This is a list of the oldest known trees, as reported in reliable sources. Definitions of what constitutes an individual tree vary. In addition, tree ages are derived from a variety of sources, including documented “tree-ring” count core samples, and from estimates. For these reasons, this article presents three lists of “oldest trees”, each using varying criteria.
There are three tables of trees, which are listed by age and species. The first table includes trees for which a minimum age has been directly determined, either through counting or cross-referencing tree rings or through radiocarbon dating. Many of these trees may be even older than their listed ages, but the oldest wood in the tree has rotted away. For some old trees, so much of the center is missing that their age cannot be directly determined. Instead, estimates are made based on the tree’s size and presumed growth rate. The second table includes trees with these estimated ages. The last table lists clonal colonies in which no individual tree trunks may be remarkably old but in which the organism as a whole is thought to be very old.

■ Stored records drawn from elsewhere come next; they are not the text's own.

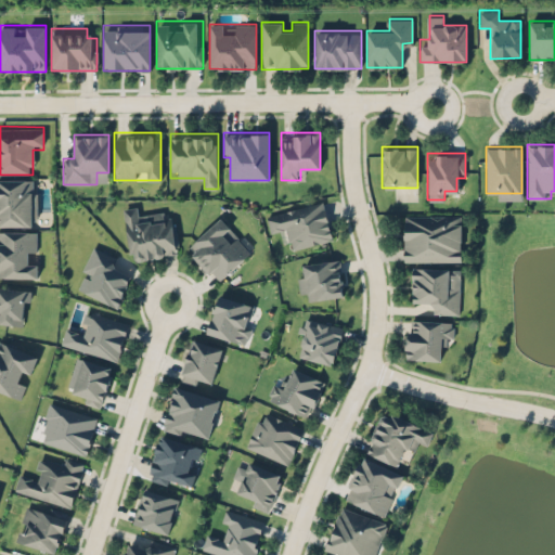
[(0,179),(0,226),(34,226),(34,179),(0,179)]
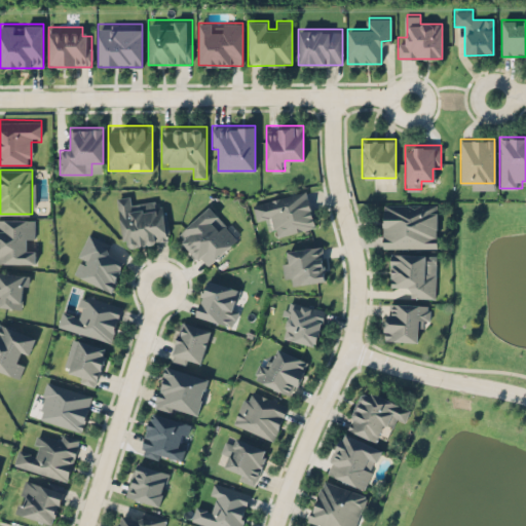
[(306,190),(252,202),(257,222),(269,219),(273,236),(315,227),(306,190)]
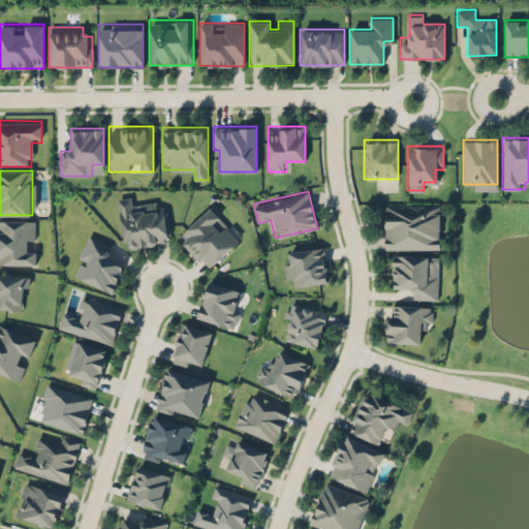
[(118,198),(124,248),(170,242),(164,203),(131,208),(129,196),(118,198)]
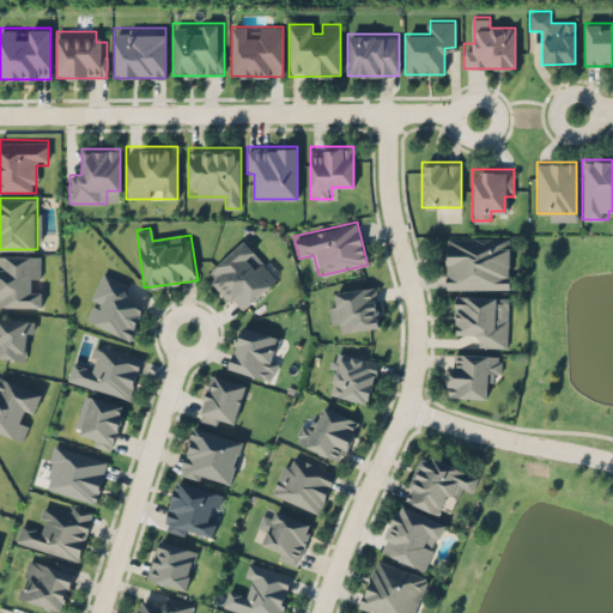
[(509,237),(444,237),(444,289),(509,289),(509,237)]
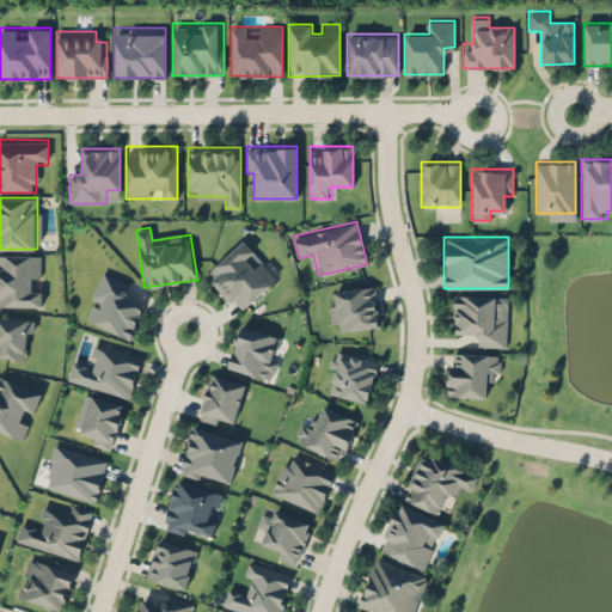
[(240,312),(277,276),(261,258),(254,265),(245,257),(254,249),(243,238),(204,274),(240,312)]
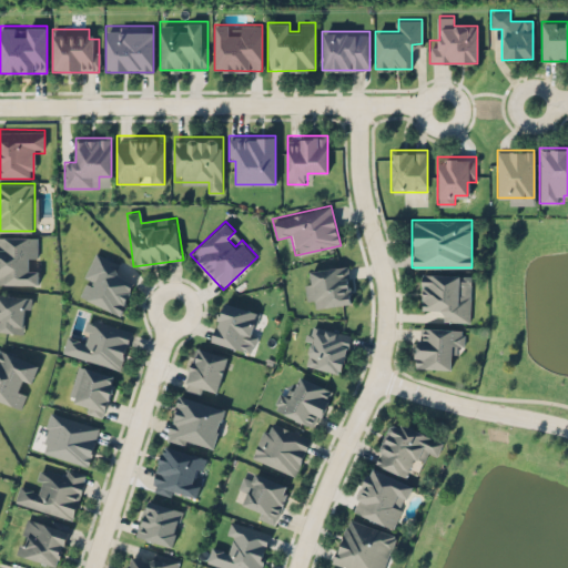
[(0,235),(0,283),(38,283),(38,269),(29,269),(29,260),(37,260),(37,235),(0,235)]
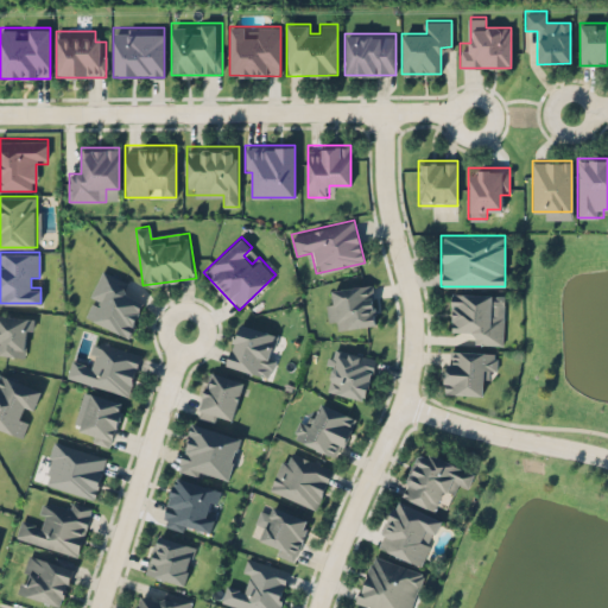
[(144,302),(122,293),(127,280),(101,268),(81,316),(130,336),(144,302)]
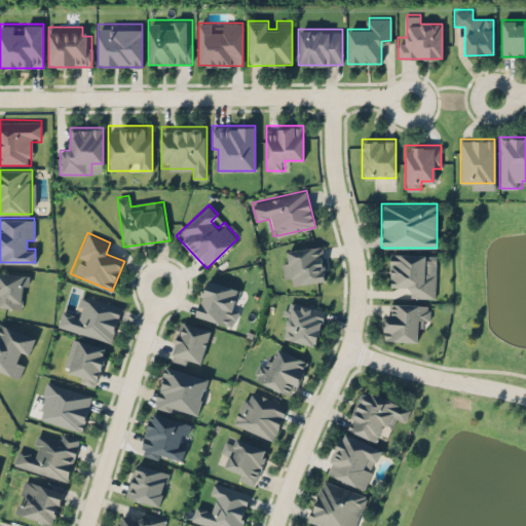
[(290,248),(291,260),(283,261),(284,275),(293,275),(293,283),(325,280),(323,246),(290,248)]
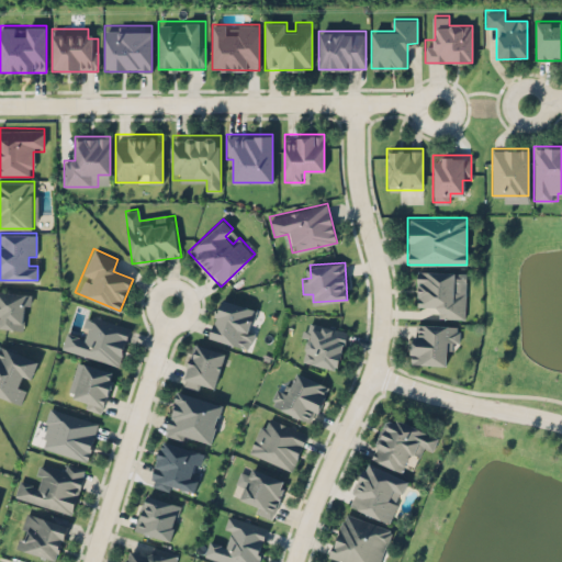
[(417,305),(439,305),(439,317),(464,318),(465,271),(417,270),(417,305)]
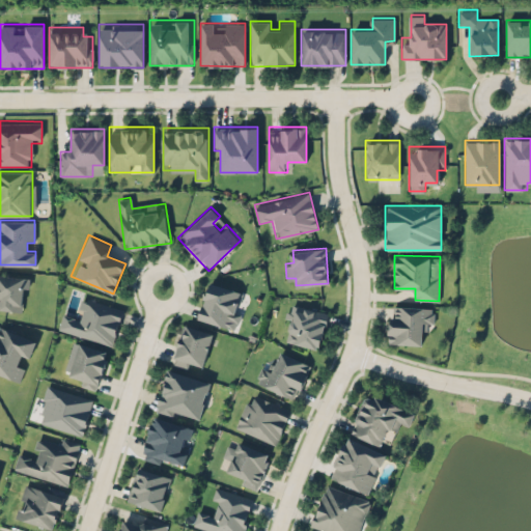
[(0,309),(24,312),(29,277),(0,273),(0,309)]
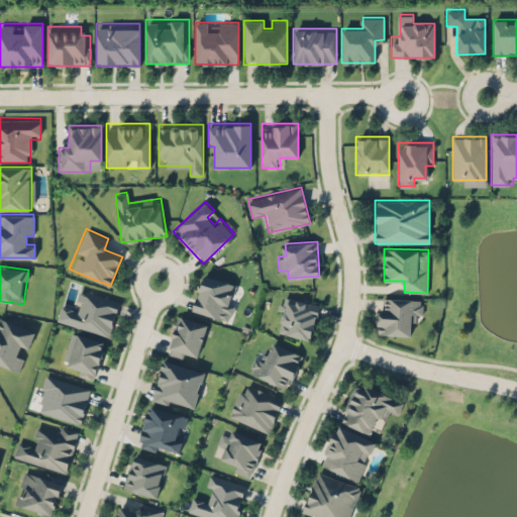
[(203,274),(192,310),(228,321),(238,284),(203,274)]
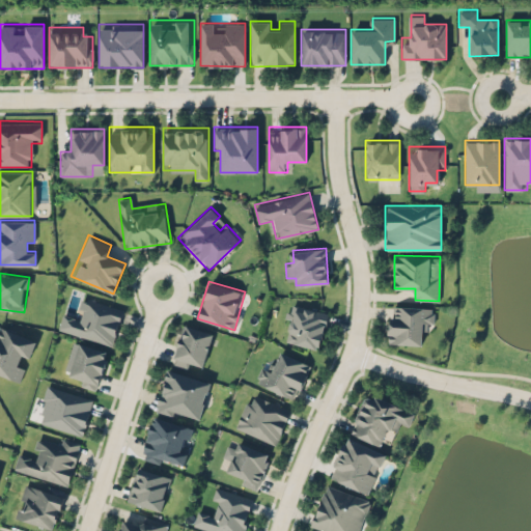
[(112,345),(122,308),(85,298),(80,316),(63,311),(58,330),(112,345)]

The record-holders for individual, non-clonal trees may be the Great Basin bristlecone pine trees from California and Nevada, in the United States. Through tree-ring cross-referencing, they have been shown to be more than 5,000 years old.
A clonal colony can survive for much longer than an individual tree. A colony of 47,000 quaking aspen trees (nicknamed “Pando”), covering 106 acres (43 ha) in the Fishlake National Forest of the United States, is considered one of the oldest and largest organisms in the world. The colony has been estimated to be 80,000 years old, although tree ring samples date individual, above-ground, trees at only an average of about 130 years. A colony of Huon pine trees covering 1 hectare (2.5 acres) on Mount Read, Tasmania is estimated to be around 10,000 years old, as determined by DNA samples taken from pollen collected from the sediment of a nearby lake. Individual trees in this group date to no more than 4,000 years old, as determined by tree ring samples.